→ **Task description**
Please report every line of the material below that contains the word "What", copying each such line in full. Case counts.

→ **Entries supplied**

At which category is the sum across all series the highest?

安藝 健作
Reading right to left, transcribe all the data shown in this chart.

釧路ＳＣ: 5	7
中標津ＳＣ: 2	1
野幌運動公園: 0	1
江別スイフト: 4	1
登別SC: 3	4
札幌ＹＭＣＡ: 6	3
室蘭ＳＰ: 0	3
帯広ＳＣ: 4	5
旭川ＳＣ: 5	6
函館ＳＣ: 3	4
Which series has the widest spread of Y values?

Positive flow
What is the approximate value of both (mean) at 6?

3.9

---

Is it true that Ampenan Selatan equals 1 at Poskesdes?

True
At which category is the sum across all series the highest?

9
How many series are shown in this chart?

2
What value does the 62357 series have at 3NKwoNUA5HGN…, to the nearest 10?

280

→ **Result of this exercise**
What is the approximate value of both (mean) at 6?
What value does the 62357 series have at 3NKwoNUA5HGN…, to the nearest 10?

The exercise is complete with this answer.